## [Questions on the material]
a - Does the text on Addison's architecture career support each statement below? Answer yes or no for each, quoting the deciding words of the text.
(i) Addison set up his own independent practice in 1892.
(ii) Addison's daughter Lily worked in his firm only as a draftswoman.
(iii) The Mansions were built at Spring Hill.
b - Supply what follows the last listed work in the text on Addison's architecture career.

## [Page text]
In 1889, Addison came to Brisbane to oversee the construction of the (former) London Chartered Bank of Australia building on the corner of Queen and Creek Streets, Brisbane (demolished 1976). He liked the climate and decided to stay, still working nominally for Oakden Addison and Kemp. but designing separately, finally setting up independently in 1892. His work in tis early period introduced the Queen Anne style influence to Queensland architecture. Later he went into partnership with his son George. His daughter Lily worked as a draftswoman and then architect in her father's firm; she was one of the earliest women to practice architecture in Australia.

==Works==
His works included:
- The Albert Street Uniting Church, Brisbane, built in 1888–89
- The villa Cliveden Mansions, built in 1888 at Spring Hill
- The villa Kirkston, built in 1888–89 at Windsor
- Extensive additions to the villa Stanley Hall at Clayfield, in 1889
- The Mansions, 40 George Street, Brisbane built in 1889.

## [Source material]
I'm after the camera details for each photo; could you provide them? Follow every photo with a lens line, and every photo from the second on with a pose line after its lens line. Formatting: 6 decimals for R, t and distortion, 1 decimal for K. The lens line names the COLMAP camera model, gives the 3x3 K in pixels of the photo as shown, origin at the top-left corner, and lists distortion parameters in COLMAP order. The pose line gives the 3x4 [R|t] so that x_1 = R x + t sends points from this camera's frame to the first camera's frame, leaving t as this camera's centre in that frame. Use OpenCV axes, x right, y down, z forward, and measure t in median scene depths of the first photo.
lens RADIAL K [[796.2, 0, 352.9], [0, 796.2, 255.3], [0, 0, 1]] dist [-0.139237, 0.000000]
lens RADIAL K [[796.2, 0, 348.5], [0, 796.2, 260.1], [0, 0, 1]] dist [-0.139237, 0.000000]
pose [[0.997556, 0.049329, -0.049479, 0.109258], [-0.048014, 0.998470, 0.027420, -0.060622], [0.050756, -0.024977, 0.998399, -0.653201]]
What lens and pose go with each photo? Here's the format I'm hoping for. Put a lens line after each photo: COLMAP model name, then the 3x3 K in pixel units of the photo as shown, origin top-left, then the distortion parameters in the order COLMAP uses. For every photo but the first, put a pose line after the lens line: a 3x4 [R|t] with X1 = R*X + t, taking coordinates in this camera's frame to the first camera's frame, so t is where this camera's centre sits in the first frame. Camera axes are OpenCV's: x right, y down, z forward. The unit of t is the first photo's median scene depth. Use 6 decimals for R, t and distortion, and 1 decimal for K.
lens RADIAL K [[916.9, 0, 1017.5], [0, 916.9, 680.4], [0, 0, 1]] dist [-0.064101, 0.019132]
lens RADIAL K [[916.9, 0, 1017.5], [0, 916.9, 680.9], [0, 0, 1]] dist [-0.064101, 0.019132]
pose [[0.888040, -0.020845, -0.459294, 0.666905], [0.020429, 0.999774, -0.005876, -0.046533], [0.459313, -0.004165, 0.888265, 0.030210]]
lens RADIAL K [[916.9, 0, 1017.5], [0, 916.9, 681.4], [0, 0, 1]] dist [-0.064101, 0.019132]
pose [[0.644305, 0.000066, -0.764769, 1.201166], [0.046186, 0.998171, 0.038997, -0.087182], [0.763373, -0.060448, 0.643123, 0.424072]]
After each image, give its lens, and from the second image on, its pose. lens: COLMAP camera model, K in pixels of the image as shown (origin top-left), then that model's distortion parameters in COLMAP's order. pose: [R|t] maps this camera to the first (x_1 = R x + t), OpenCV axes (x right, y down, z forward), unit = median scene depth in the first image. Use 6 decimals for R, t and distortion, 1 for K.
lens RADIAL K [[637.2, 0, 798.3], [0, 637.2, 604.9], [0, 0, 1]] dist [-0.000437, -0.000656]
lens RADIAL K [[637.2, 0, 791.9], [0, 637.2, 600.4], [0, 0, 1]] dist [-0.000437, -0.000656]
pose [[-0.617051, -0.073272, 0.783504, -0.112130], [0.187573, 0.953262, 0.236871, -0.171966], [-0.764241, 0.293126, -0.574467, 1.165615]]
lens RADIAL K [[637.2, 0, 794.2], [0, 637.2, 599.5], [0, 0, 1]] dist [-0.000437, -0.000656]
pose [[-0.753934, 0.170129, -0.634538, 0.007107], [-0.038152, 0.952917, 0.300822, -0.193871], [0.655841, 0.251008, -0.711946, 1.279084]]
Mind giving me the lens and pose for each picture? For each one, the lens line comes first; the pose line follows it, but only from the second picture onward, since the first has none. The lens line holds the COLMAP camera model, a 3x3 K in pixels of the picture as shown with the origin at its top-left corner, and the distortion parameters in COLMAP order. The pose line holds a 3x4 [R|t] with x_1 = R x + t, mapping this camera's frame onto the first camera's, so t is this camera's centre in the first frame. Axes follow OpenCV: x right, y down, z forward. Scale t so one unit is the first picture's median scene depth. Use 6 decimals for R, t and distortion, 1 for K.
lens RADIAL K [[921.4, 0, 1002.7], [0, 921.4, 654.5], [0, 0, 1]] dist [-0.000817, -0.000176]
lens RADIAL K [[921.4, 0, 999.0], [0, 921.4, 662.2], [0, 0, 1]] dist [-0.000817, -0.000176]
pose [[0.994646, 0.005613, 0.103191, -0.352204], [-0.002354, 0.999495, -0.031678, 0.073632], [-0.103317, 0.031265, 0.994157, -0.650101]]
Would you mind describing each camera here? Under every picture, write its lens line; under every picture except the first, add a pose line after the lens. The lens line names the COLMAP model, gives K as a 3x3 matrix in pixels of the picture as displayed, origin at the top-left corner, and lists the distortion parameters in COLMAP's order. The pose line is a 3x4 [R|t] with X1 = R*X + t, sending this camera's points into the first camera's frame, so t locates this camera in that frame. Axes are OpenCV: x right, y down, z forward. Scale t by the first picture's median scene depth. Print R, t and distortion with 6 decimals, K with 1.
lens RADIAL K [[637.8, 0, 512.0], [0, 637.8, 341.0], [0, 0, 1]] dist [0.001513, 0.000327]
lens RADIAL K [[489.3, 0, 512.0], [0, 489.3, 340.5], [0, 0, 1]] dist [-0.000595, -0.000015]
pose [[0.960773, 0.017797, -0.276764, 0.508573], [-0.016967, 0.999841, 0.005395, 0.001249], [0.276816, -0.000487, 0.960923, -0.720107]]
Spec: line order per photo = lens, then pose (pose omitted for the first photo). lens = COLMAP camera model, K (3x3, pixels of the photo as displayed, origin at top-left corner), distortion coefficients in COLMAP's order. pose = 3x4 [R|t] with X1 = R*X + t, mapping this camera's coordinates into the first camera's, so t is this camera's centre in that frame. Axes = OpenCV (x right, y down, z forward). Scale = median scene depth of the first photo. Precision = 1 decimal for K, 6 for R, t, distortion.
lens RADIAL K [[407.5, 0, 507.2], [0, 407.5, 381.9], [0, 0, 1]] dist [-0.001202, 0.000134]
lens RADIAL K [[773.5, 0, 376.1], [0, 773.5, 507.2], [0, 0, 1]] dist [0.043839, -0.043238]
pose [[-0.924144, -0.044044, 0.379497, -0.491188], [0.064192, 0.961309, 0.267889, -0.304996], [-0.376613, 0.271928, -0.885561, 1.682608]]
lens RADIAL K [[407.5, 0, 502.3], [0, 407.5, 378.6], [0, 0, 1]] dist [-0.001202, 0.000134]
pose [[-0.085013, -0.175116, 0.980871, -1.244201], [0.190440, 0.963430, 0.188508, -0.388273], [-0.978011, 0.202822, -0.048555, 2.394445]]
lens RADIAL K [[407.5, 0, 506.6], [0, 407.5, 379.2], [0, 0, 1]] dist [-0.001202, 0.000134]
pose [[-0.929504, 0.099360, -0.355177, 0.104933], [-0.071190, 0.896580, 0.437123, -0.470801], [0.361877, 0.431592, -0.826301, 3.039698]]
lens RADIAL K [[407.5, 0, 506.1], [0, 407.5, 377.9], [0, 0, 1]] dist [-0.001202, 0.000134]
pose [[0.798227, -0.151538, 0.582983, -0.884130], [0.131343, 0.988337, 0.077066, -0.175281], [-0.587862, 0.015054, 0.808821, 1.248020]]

## [Answers to the exercises]
a -
(i) Yes: "finally setting up independently in 1892"
(ii) No: "worked as a draftswoman and then architect in her father's firm"
(iii) No: "The Mansions, 40 George Street, Brisbane built in 1889."

b -
- Fernbrook, his home in Indooroopilly built c1889. Fernbrook was eventually demolished in the 1920s and the University of Queensland silver-lead mine resides on the land.
- The villa Cumbooquepa, built in 1890 at South Brisbane, now part of Somerville House School
- The Old Museum Building, Brisbane, originally an exhibition building and concert hall built in 1891
- A religious building at All Hallows' School, a heritage-listed school at 547 Ann Street, Fortitude Valley, built in 1915
- Buildings at the Eagle Farm Racecourse including the totaliser building, the ticket offices and the latrines, built around 1913–1914
- St Columba's Church, Wilston built in 1915
- St Benedict's Catholic Church, 81 Mowbray Tce, East Brisbane built in 1917
- Sacred Heart Church, Rosalie built in 1918
- Blessed Oliver Plunkett Catholic Church, Cannon Hill in 1921

For a number of years, he was in a partnership with Leslie Corrie as Addison and Corrie. Together they designed many prominent Brisbane buildings, including:
- Trustees Chambers, a heritage-listed bank at 43 Queen Street, Brisbane built in about 1900

==Later life==
Addison was a chairman of the Brisbane Art Gallery.

Addison died on 6 February 1922 at the Mater Misericordiae Hospital, Brisbane. He was buried at the Toowong Cemetery.